Last week, Oceana transferred $1 million to the state of California to end the destructive swordfish drift gillnet fishery, which, for years, killed more dolphins than all other U.S. West Coast and Alaska fisheries combined. The money will be used to implement the 2018 law – which passed following campaigning by Oceana – that established a program to destroy and recycle the nets, compensate fishermen, and incentivize the use of cleaner gear to catch swordfish. This victory was made possible thanks to generous contributions from the Marisla Foundation, Cinco Hermanos Fund, Offield Family Foundation, and Sue J. Gross Foundation, as well as several families and individuals, who provided the necessary funding to implement the California law.
This announcement follows years of campaigning by Oceana and our allies to end the use of this destructive gear. Drift gillnets are controversial for good reason. As a fishing gear, the nets were inefficient and wasteful. On average, more fish were thrown away than were kept. While the nearly invisible, mile-long nets were meant to catch swordfish, they also entangle, injure, and kill marine life like sperm whales, bottlenose dolphins, and leatherback sea turtles. Once entangled, many of these animals sustained serious injury or drowned in their attempts to escape. It’s no wonder these nets earned the notorious name: “walls of death.”
The $1 million donation triggered California’s four-year phaseout period for all remaining drift gillnet permits, ending any continued fishing with this method by January 31, 2024. Pulling these nets from California waters will not only help reduce indiscriminate catch, but also promote the use of more selective gear. Fishermen agree – over 90% of the remaining active drift gillnet fishermen are willing to participate in the program – and some have already started turning in their nets and permits. They will receive funds for their transition and be first in line for federal deep-set buoy gear permits, a profitable alternative that’s drastically more selective in catching swordfish than drift gillnets. Once complete, the phaseout will bring an end to the last remaining large-mesh drift gillnet fishery for swordfish in the U.S.
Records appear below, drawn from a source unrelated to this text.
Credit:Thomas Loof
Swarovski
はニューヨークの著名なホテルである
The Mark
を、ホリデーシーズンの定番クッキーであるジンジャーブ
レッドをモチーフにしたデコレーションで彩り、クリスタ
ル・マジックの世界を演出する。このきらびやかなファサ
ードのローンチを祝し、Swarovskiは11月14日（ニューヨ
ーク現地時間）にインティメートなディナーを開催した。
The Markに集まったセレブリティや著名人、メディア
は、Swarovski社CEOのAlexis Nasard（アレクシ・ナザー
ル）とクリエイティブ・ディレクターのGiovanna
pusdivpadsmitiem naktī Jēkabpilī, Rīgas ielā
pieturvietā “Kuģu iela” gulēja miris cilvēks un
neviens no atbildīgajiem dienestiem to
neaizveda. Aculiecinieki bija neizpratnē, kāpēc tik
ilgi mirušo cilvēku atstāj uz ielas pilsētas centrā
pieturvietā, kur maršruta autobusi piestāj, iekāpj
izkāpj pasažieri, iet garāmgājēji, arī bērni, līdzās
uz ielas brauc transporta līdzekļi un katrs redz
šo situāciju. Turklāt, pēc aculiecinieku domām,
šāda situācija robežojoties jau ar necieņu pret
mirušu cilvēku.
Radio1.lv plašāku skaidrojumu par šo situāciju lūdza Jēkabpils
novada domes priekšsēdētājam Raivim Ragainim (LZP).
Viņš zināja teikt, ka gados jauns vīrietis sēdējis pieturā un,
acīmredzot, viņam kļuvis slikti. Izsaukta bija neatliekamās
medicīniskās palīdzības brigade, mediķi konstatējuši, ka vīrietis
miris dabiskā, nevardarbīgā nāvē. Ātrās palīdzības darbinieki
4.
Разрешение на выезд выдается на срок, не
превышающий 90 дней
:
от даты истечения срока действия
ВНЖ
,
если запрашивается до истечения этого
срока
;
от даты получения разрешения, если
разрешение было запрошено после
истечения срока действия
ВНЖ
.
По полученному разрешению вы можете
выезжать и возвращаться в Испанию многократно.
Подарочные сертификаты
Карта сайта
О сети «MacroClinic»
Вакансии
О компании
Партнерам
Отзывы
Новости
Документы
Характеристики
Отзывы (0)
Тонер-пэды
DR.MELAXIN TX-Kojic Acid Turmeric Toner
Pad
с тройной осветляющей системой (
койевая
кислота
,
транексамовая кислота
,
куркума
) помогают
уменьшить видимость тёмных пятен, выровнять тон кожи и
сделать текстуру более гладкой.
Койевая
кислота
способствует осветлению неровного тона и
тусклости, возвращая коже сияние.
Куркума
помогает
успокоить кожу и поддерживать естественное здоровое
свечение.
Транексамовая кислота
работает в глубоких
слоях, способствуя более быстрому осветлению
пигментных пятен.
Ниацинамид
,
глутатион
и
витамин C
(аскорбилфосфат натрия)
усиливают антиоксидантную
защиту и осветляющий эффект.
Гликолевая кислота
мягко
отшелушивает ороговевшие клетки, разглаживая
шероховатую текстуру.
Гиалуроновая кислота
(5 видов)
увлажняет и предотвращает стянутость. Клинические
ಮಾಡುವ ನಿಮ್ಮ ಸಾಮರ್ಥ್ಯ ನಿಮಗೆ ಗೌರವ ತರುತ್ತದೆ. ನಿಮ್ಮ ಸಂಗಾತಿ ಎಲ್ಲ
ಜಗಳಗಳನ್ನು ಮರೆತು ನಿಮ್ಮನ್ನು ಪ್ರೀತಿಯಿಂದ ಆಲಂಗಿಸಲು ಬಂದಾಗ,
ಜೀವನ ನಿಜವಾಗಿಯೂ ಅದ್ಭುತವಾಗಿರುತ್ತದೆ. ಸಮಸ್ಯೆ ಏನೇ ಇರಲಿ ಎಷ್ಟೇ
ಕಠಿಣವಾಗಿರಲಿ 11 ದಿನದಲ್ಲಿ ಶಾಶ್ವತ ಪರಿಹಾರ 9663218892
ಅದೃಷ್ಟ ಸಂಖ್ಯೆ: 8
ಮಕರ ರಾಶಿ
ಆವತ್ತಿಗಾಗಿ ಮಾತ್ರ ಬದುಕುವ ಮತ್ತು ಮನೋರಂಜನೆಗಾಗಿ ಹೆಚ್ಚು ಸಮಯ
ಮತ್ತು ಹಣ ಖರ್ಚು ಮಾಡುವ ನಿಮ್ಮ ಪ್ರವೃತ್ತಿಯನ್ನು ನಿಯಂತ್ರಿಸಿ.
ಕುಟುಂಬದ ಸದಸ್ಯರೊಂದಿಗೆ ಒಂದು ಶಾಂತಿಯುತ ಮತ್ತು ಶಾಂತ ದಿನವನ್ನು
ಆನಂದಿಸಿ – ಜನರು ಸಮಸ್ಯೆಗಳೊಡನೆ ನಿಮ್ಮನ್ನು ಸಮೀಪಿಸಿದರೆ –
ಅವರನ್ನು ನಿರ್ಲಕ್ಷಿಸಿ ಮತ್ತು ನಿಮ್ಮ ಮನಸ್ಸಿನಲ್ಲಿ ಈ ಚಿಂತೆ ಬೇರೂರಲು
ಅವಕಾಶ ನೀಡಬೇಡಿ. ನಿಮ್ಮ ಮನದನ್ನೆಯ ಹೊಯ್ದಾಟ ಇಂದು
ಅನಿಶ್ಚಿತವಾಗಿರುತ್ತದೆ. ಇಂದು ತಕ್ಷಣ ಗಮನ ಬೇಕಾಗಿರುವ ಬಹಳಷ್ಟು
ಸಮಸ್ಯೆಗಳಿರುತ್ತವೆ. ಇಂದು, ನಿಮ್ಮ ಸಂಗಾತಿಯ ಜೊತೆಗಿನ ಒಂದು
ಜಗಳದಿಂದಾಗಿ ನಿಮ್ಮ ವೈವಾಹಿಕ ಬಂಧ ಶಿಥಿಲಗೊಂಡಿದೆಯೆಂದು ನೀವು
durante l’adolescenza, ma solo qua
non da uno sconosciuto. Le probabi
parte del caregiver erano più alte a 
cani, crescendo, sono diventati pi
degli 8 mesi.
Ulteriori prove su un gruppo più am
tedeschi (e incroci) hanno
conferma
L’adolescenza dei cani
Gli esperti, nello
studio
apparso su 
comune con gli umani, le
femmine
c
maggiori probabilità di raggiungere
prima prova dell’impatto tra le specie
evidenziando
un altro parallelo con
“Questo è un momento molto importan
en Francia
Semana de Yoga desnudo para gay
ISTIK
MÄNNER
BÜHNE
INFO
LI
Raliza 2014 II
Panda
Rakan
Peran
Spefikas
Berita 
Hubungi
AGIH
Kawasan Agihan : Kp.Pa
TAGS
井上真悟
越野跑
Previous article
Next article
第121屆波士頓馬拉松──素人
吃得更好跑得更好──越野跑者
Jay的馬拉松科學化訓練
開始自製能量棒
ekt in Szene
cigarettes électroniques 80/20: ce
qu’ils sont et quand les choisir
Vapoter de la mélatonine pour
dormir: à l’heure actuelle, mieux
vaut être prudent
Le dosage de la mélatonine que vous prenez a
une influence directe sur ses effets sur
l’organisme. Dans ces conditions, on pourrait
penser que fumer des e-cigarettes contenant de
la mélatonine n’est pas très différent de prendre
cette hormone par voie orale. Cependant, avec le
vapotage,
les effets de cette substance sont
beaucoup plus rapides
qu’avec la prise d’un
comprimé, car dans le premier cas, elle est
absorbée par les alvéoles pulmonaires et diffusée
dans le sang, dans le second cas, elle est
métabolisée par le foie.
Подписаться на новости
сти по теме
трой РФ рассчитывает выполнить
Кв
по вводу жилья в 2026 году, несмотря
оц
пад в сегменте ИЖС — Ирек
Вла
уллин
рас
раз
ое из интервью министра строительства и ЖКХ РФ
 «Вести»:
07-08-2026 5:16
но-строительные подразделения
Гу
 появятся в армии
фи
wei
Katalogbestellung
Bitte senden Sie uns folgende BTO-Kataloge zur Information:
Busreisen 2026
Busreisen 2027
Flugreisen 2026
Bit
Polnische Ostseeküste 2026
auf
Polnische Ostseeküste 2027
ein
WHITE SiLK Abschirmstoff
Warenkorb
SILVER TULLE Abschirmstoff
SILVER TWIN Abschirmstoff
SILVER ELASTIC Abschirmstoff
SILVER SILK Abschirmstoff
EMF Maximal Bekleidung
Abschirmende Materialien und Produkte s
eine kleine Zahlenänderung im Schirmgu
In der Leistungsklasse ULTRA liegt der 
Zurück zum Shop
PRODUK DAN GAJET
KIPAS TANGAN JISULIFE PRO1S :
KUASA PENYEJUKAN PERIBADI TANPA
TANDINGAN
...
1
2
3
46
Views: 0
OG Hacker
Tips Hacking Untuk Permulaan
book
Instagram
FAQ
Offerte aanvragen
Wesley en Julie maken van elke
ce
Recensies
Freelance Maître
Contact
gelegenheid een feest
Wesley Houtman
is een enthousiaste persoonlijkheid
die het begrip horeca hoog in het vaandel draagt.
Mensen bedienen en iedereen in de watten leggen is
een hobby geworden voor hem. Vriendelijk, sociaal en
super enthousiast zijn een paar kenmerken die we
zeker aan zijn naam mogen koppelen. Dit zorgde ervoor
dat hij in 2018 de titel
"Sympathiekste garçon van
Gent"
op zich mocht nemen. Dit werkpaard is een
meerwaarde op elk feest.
In February 2020, Oceana’s legal efforts further reinforced protections for marine life that may be captured in drift gillnets during this transition period. The National Marine Fisheries Services was ordered to implement strict limits – known as hard caps – on the number of whales, sea turtles, and dolphins that can be injured or killed in the California-based swordfish drift gillnet fishery. If those limits are reached, the fishery could be shut down for the remainder of the season, and even possibly for the next year.
These hard caps and the transition to cleaner gear will ultimately help protect Pacific Ocean abundance. And while we celebrate this victory, Oceana recognizes there’s still more work to be done. In July, the Driftnet Modernization and Bycatch Reduction Act (S.906), introduced by Senator Dianne Feinstein of California and which seeks to prohibit large-mesh drift gillnets nationwide, passed the U.S. Senate. The bill now awaits passage in the U.S. House of Representatives. You can write to your representative here and ask them to protect all U.S. waters from this destructive form of fishing for good.
This campaign has been, and continues to be, hard fought. However, this victory is further evidence that by leveraging science, grassroots activism, strategic communications, and the law, Oceana’s campaigns deliver results. Together, we’re making “walls of death” a thing of the past and restoring our oceans with sound, science-based policies.